**Request**
Carry on the blog post about a rough Christmas, picking up right after its last sentence.
#### Document section
Who says it's a bad thing when the cup is half empty?

Monday, December 29, 2008

The Thirteenth Day of Christmas

So there I was slogging my heavy basket of wet laundry up my snowy/icy driveway in the dark Saturday night, tears streaming down my face, and all I could think was "What a shitty, shitty Christmas!" I'd been stuck in the snow twice already, was stuck again - in snow AND mud this time. I was days behind in work, and I still hadn't finished up my Christmas shopping. And I was doing my laundry at the laundromat.

My neighbor, who drives a big-ass truck with monstor tires went into the ditch trying to help pull me out the first time. A passerby, also in a big-ass truck, tried to pull my neighbor out and nearly pulled him over sideways.

Jody spun out the freeway trying to get home on Christmas eve; her car is now sporting a black eye in the form of a lenseless headlight that will cost money to fix. One of her tires popped the previous day, also costing money; her car got stuck later and another tire punctured while we were digging it out of the ice and snow and blackberry muck. All four tires ended up being replaced this week. $360.
########
#### Items
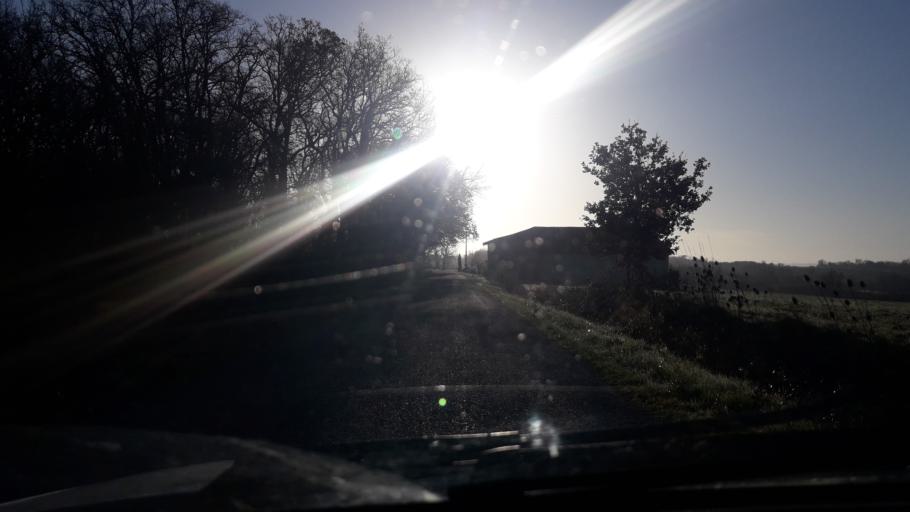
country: FR
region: Midi-Pyrenees
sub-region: Departement du Gers
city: Gimont
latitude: 43.6517
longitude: 0.9844
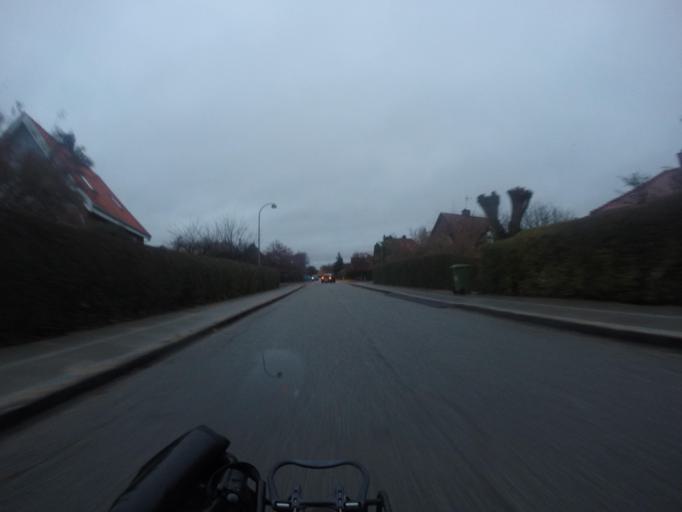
########
**Expected answer**
And, like some twisted version of The Twelve Days of Christmas, my work computer was dropped from a substantial height and now reboots every 20 minutes. NO-freakin'-EL.

I reassured Jo, though, that I would see the silver lining soon; Jody is my third of four kids. And strangely, therein lies the silver lining.

Having kids is hella work, and messy too, yes? It's no secret that pregnant women are emotional creatures, full of insecurity. And why shouldn't they be? They look (or think they look) like fat cows! Their clothes don't fit, they can't sleep on their stomachs and they have constant heartburn, morning sickness and the urge to pee.

Their nipples are sore. They can't drink or smoke. People touch their bellies all the frickin' time. And that's just the pregnancy part of it! Then labor begins...

First the contractions, which are like no stomach flu you've ever experienced. They are menstrual cramps from hell. And while things are contracting, other things are spreading painfully inch by inch, and your spine is strangely curved the wrong direction. And then your head spins and you speak in other voices, demonic voices, telling everyone from the nurses and doctors to your spouse/parents/other children, whoever happens to be in sight, to BURN IN HELL YOU SONS OF BITCHES, and then a calm descends and everyone holds their breath while you hold your breath and push and then there is a squeak and everyone cries and hugs and life is grander than grand and you love everyone including the doctors and nurses you just told to go to hell.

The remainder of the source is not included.